--- QUOTED PASSAGE ---

The Company has never declared or paid a dividend, and does not anticipate paying cash dividends for the foreseeable future.

The Company has never declared or paid any cash dividends on its stock.  The Company currently intends to retain any future earnings for funding growth and, therefore, the Company does not currently anticipate paying cash dividends on its stock in the foreseeable future.  Any determination to pay dividends in the future will be at the discretion of the Board of Directors and will depend upon the Company’s results of operations, financial condition, and such other factors as the Board of Directors, in its discretion, deems relevant.
 
 
13

 
 
Risks Associated with Our Securities

Our common stock is quoted on the OTC Bulletin Board which may have an unfavorable impact on our stock price and liquidity.

Our Common Stock is quoted on the OTC Bulletin Board.  The OTC Bulletin Board is a significantly more limited market than the New York Stock Exchange or NASDAQ system.  The quotation of our shares on the OTC Bulletin Board may result in a less liquid market available for existing and potential stockholders to trade shares of our common stock, could depress the trading price of our common stock and could have a long-term adverse impact on our ability to raise capital in the future.

There is limited liquidity on the OTCBB.

When fewer shares of a security are being traded on the OTCBB, volatility of prices may increase and price movement may outpace the ability to deliver accurate quote information.  Due to lower trading volumes in shares of our Common Stock, there may be a lower likelihood of one’s orders for shares of our Common Stock being executed, and current prices may differ significantly from the price one was quoted at the time of one’s order entry.

Our common stock is thinly traded, so you may be unable to sell at or near asking prices or at all if you need to sell your shares to raise money or otherwise desire to liquidate your shares.

Currently, our Common Stock is quoted in the OTC Bulletin Board market and the trading volume we will develop may be limited by the fact that many major institutional investment funds, including mutual funds, as well as individual investors follow a policy of not investing in OTC Bulletin Board stocks and certain major brokerage firms restrict their brokers from recommending OTC Bulletin Board stocks because they are considered speculative, volatile and thinly traded. The OTC Bulletin Board market is an inter-dealer market much less regulated than the major exchanges and our Common Stock is subject to abuses, volatility and shorting. Thus, there is currently no broadly followed and established trading market for our Common Stock. An established trading market may never develop or be maintained. Active trading markets generally result in lower price volatility and more efficient execution of buy and sell orders. Absence of an active trading market reduces the liquidity of the shares traded there.

--- DATASET RECORDS ---

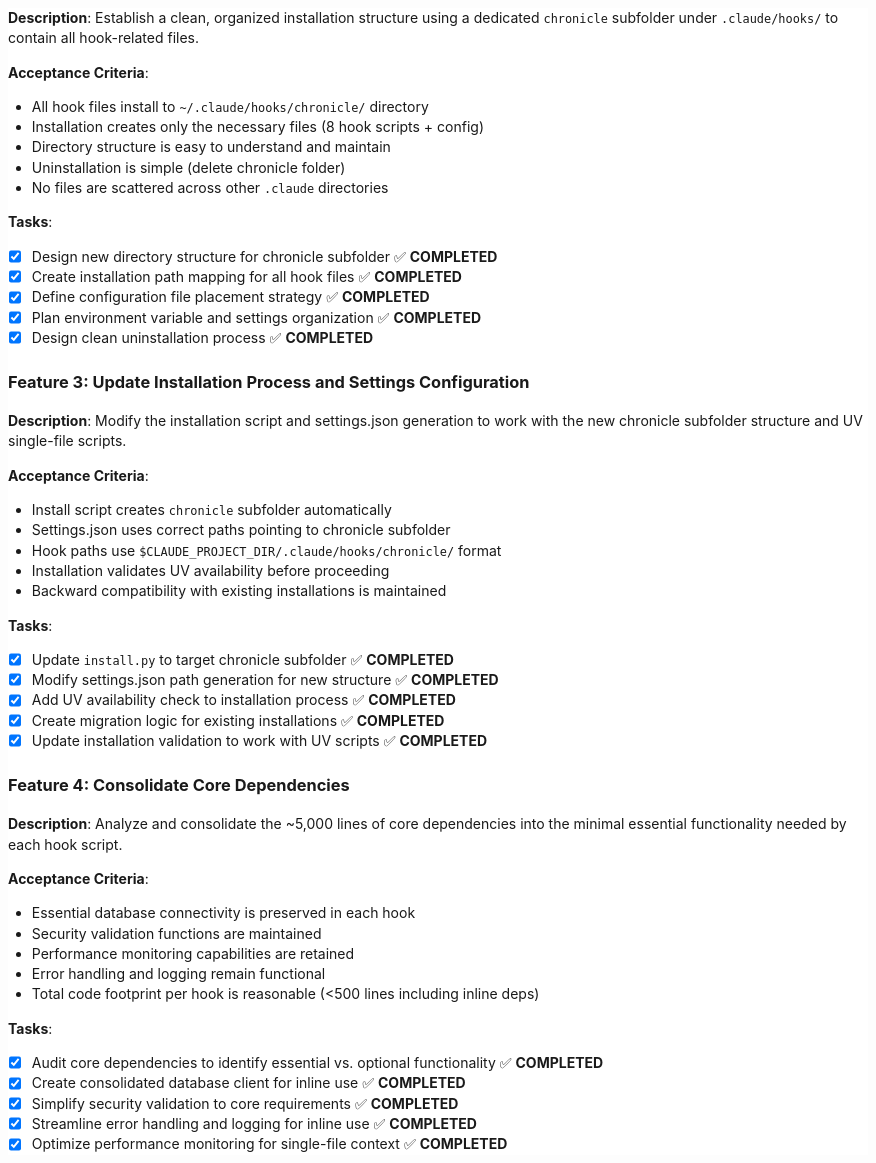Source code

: **Description**: Establish a clean, organized installation structure using a dedicated `chronicle` subfolder under `.claude/hooks/` to contain all hook-related files.

**Acceptance Criteria**:
- All hook files install to `~/.claude/hooks/chronicle/` directory
- Installation creates only the necessary files (8 hook scripts + config)
- Directory structure is easy to understand and maintain
- Uninstallation is simple (delete chronicle folder)
- No files are scattered across other `.claude` directories

**Tasks**:
- [x] Design new directory structure for chronicle subfolder ✅ **COMPLETED**
- [x] Create installation path mapping for all hook files ✅ **COMPLETED**
- [x] Define configuration file placement strategy ✅ **COMPLETED**
- [x] Plan environment variable and settings organization ✅ **COMPLETED**
- [x] Design clean uninstallation process ✅ **COMPLETED**

### Feature 3: Update Installation Process and Settings Configuration

**Description**: Modify the installation script and settings.json generation to work with the new chronicle subfolder structure and UV single-file scripts.

**Acceptance Criteria**:
- Install script creates `chronicle` subfolder automatically
- Settings.json uses correct paths pointing to chronicle subfolder
- Hook paths use `$CLAUDE_PROJECT_DIR/.claude/hooks/chronicle/` format
- Installation validates UV availability before proceeding
- Backward compatibility with existing installations is maintained

**Tasks**:
- [x] Update `install.py` to target chronicle subfolder ✅ **COMPLETED**
- [x] Modify settings.json path generation for new structure ✅ **COMPLETED**
- [x] Add UV availability check to installation process ✅ **COMPLETED**
- [x] Create migration logic for existing installations ✅ **COMPLETED**
- [x] Update installation validation to work with UV scripts ✅ **COMPLETED**

### Feature 4: Consolidate Core Dependencies

**Description**: Analyze and consolidate the ~5,000 lines of core dependencies into the minimal essential functionality needed by each hook script.

**Acceptance Criteria**:
- Essential database connectivity is preserved in each hook
- Security validation functions are maintained
- Performance monitoring capabilities are retained
- Error handling and logging remain functional
- Total code footprint per hook is reasonable (<500 lines including inline deps)

**Tasks**:
- [x] Audit core dependencies to identify essential vs. optional functionality ✅ **COMPLETED**
- [x] Create consolidated database client for inline use ✅ **COMPLETED**
- [x] Simplify security validation to core requirements ✅ **COMPLETED**
- [x] Streamline error handling and logging for inline use ✅ **COMPLETED**
- [x] Optimize performance monitoring for single-file context ✅ **COMPLETED**

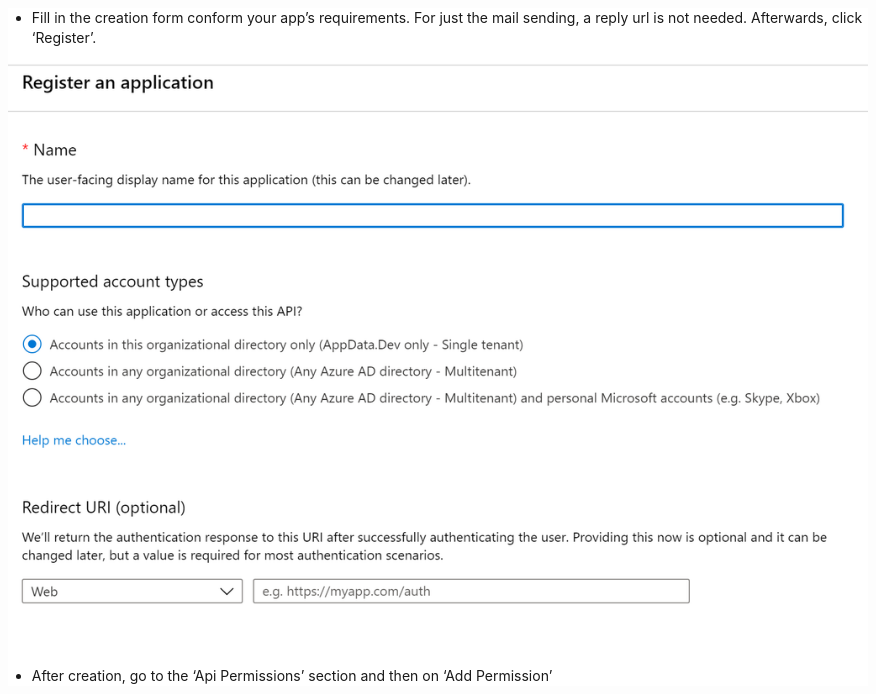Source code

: * Fill in the creation form conform your app’s requirements. For just the mail sending, a reply url is not needed. Afterwards, click ‘Register’.

![](/assets/images/20200605_3.png)

* After creation, go to the ‘Api Permissions’ section and then on ‘Add Permission’
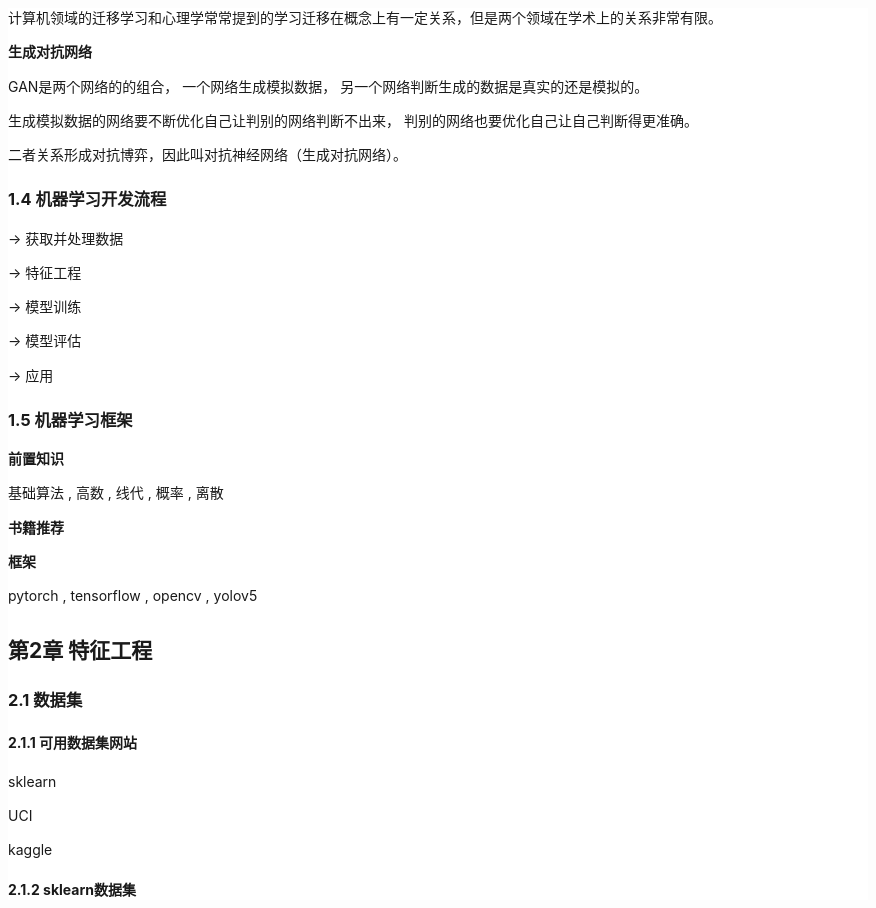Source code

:计算机领域的迁移学习和心理学常常提到的学习迁移在概念上有一定关系，但是两个领域在学术上的关系非常有限。



**生成对抗网络**

GAN是两个网络的的组合， 一个网络生成模拟数据， 另一个网络判断生成的数据是真实的还是模拟的。

生成模拟数据的网络要不断优化自己让判别的网络判断不出来， 判别的网络也要优化自己让自己判断得更准确。 

二者关系形成对抗博弈，因此叫对抗神经网络（生成对抗网络）。





### 1.4 机器学习开发流程

-> 获取并处理数据

-> 特征工程

-> 模型训练

-> 模型评估

-> 应用 





### 1.5 机器学习框架

**前置知识**

基础算法 , 高数 , 线代 , 概率 , 离散

 

**书籍推荐**



**框架**

pytorch ,  tensorflow , opencv , yolov5



## 第2章 特征工程

### 2.1 数据集

#### 2.1.1 可用数据集网站

sklearn

UCI

kaggle



#### 2.1.2 sklearn数据集
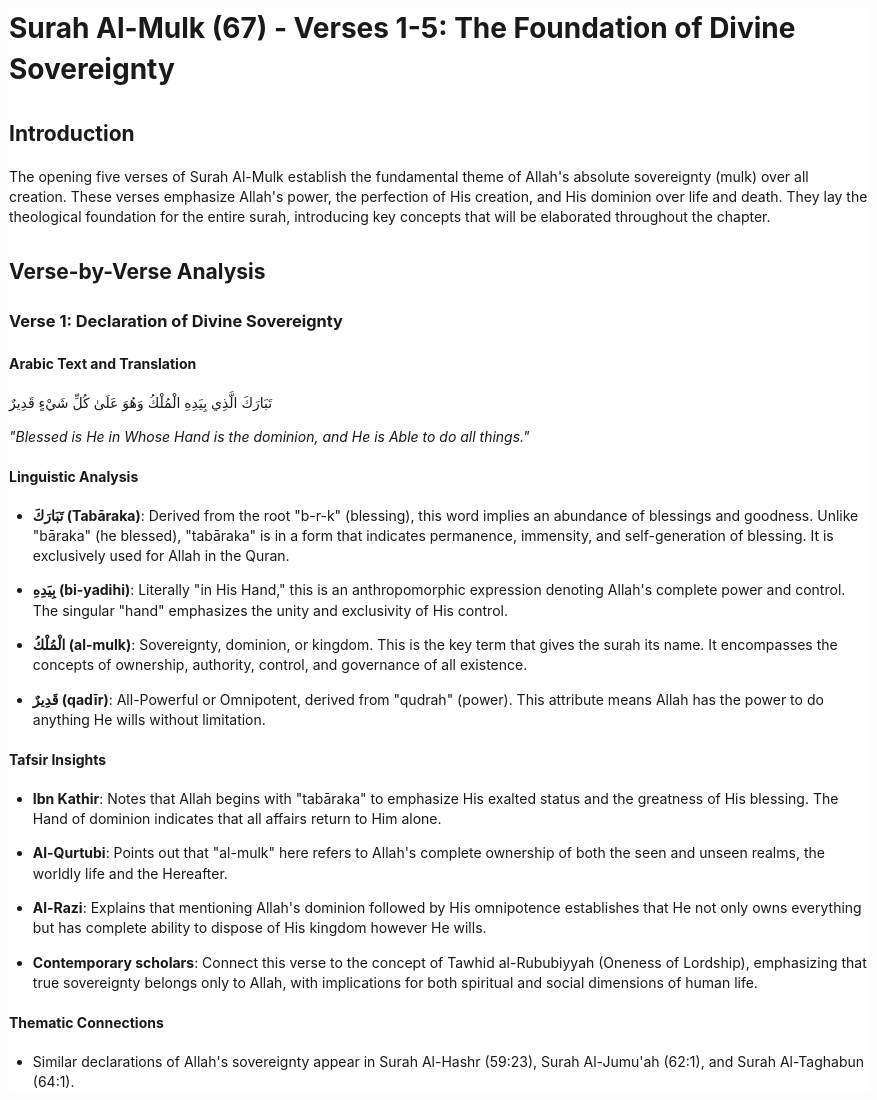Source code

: # Surah Al-Mulk (67) - Verses 1-5: The Foundation of Divine Sovereignty

## Introduction

The opening five verses of Surah Al-Mulk establish the fundamental theme of Allah's absolute sovereignty (mulk) over all creation. These verses emphasize Allah's power, the perfection of His creation, and His dominion over life and death. They lay the theological foundation for the entire surah, introducing key concepts that will be elaborated throughout the chapter.

## Verse-by-Verse Analysis

### Verse 1: Declaration of Divine Sovereignty

#### Arabic Text and Translation
تَبَارَكَ الَّذِي بِيَدِهِ الْمُلْكُ وَهُوَ عَلَىٰ كُلِّ شَيْءٍ قَدِيرٌ

*"Blessed is He in Whose Hand is the dominion, and He is Able to do all things."*

#### Linguistic Analysis
- **تَبَارَكَ (Tabāraka)**: Derived from the root "b-r-k" (blessing), this word implies an abundance of blessings and goodness. Unlike "bāraka" (he blessed), "tabāraka" is in a form that indicates permanence, immensity, and self-generation of blessing. It is exclusively used for Allah in the Quran.
  
- **بِيَدِهِ (bi-yadihi)**: Literally "in His Hand," this is an anthropomorphic expression denoting Allah's complete power and control. The singular "hand" emphasizes the unity and exclusivity of His control.
  
- **الْمُلْكُ (al-mulk)**: Sovereignty, dominion, or kingdom. This is the key term that gives the surah its name. It encompasses the concepts of ownership, authority, control, and governance of all existence.
  
- **قَدِيرٌ (qadīr)**: All-Powerful or Omnipotent, derived from "qudrah" (power). This attribute means Allah has the power to do anything He wills without limitation.

#### Tafsir Insights
- **Ibn Kathir**: Notes that Allah begins with "tabāraka" to emphasize His exalted status and the greatness of His blessing. The Hand of dominion indicates that all affairs return to Him alone.
  
- **Al-Qurtubi**: Points out that "al-mulk" here refers to Allah's complete ownership of both the seen and unseen realms, the worldly life and the Hereafter.
  
- **Al-Razi**: Explains that mentioning Allah's dominion followed by His omnipotence establishes that He not only owns everything but has complete ability to dispose of His kingdom however He wills.

- **Contemporary scholars**: Connect this verse to the concept of Tawhid al-Rububiyyah (Oneness of Lordship), emphasizing that true sovereignty belongs only to Allah, with implications for both spiritual and social dimensions of human life.

#### Thematic Connections
- Similar declarations of Allah's sovereignty appear in Surah Al-Hashr (59:23), Surah Al-Jumu'ah (62:1), and Surah Al-Taghabun (64:1).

---

#### [INSTRUCTIONS TO FOLLOW]
According to the excerpt on dividends and stock risks, what does the Company intend to do with any future earnings?

#### [REPLY]
It intends to retain them for funding growth.